Taiwan’s False Drone Hope?

Taiwan appears to be showing signs of interest in developing drones as combat aircraft. It’s unlikely to work.

Developments in the last week could promise hope, or doom, for the Taiwanese air force.

The Republic of China Air Force once possessed more and better modern fighters and other aerial weapons than its rival, China’s People’s Liberation Army Air Force. But China’s rapid military modernization and Beijing’s growing ties with the United States and European powers have eroded Taiwan’s air-power advantage and limited prospects for the ROCAF’s own modernization.

Now Taiwan is mulling options for modernizing its aerial arsenal, in light of its increasingly powerful opponent and strained diplomatic standing. Homegrown robotic warplanes could offer a partial solution, but it’s unclear whether Taipei has the resources to design and build them.

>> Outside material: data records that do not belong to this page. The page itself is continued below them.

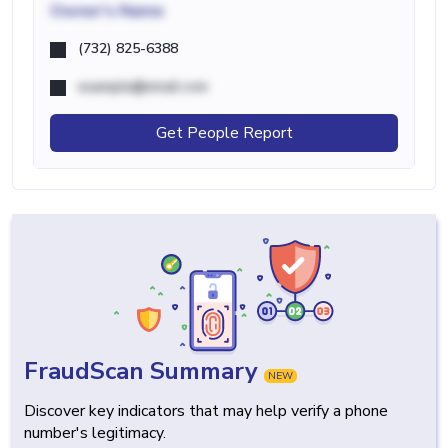
Owner's Name
(732) 825-6388
example@email.com
Get People Report
FraudScan Summary
NEW
Discover key indicators that may help verify a phone
number's legitimacy.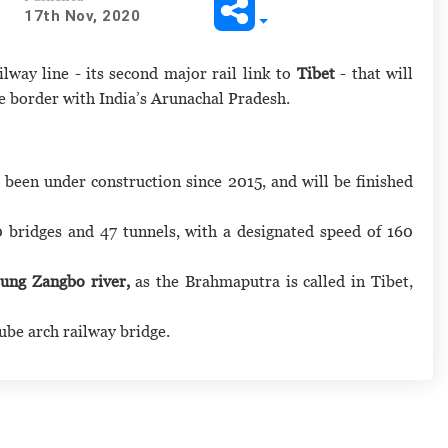
17th Nov, 2020
ilway line - its second major rail link to
Tibet
- that will
he border with India’s Arunachal Pradesh.
 been under construction since 2015, and will be finished
0 bridges and 47 tunnels, with a designated speed of 160
lung Zangbo river,
as the Brahmaputra is called in Tibet,
tube arch railway bridge.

It has been more than 15 years since Taipei was last able to procure foreign-produced jet fighters. Efforts since 2006 to secure 66 F-16C fighters from the United States have been stymied by Washington’s reluctance to anger Beijing. Washington had considered offering, as a consolation prize, sensor upgrades to Taiwan’s existing fleet of 144 F-16As, but last week a source told Taipei Times that now even these upgrades are ‘off the radar’ in Washington.

That means Taiwan might have to develop its own aircraft and weapons, or make do without.

It has been done before. Beginning in the 1990s, the ROCAF acquired 126 F-CK-1 lightweight fighters from Taiwan’s Aerospace Industrial Development Corporation. Displays at last week’s Taipei Aerospace & Defense Technology Exhibition illustrated several current Taiwanese initiatives that could represent a sort of spiritual successor to the F-CK-1.

At the exhibition, the official Chun-Shan Institute of Science and Technology showed off two UAV concepts that could form the basis of future, Taiwanese-built drone warplanes.

One appears to be a clone of the US MQ-9 Reaper, a propeller driven, unmanned attack plane that the US Air Force has used extensively in Iraq and Afghanistan. The exhibition display showed the Taiwanese Reaper clone spotting targets for an F-16.

More radically, another display depicted the Reaper-esque UAV directing a second drone as it fired an air-to-air missile at a Chinese fighter. The missile-firing robot appeared to be modelled on the US Navy’s experimental X-47B, a jet-powered, stealthy robot designed to fly off of carrier decks on ground-attack and reconnaissance missions.

While some analysts have proposed an air-to-air mission for the X-47B, the Navy hasn’t signalled any interest in such a capability.

The Reaper represents a fairly basic airframe integrated with sophisticated sensors and a global command-and-control network based on towers and satellites. With its more limited geographic scope, it shouldn’t be difficult for Taiwan to design and build a similar, albeit scaled-down, system.

But no nation – not even the United States – is developing dogfighting UAVs, as air-to-air combat remains one of the most complex air-power functions, still beyond the capacity of existing drones. If Taipei is truly expecting robotic warplanes to replace manned fighters in the air-to-air role in the near future, it will have to quickly become a world leader in military robotics.

In other words, dogfighting drones could represent a false hope for an air force doomed to gradually waste away as its existing fighters age out, and no new ones become available. Some projections see the ROCAF's current 400-strong fighter fleet declining by half by 2025, while China’s own fleet expands.

‘The fighter gap, if not bridged in a timely manner, could permanently solidify the already tilting cross-Strait air-power balance in favour of China,’ the US-Taiwan Business Council warned in a 2010 report. Drones are unlikely to reverse that tilt.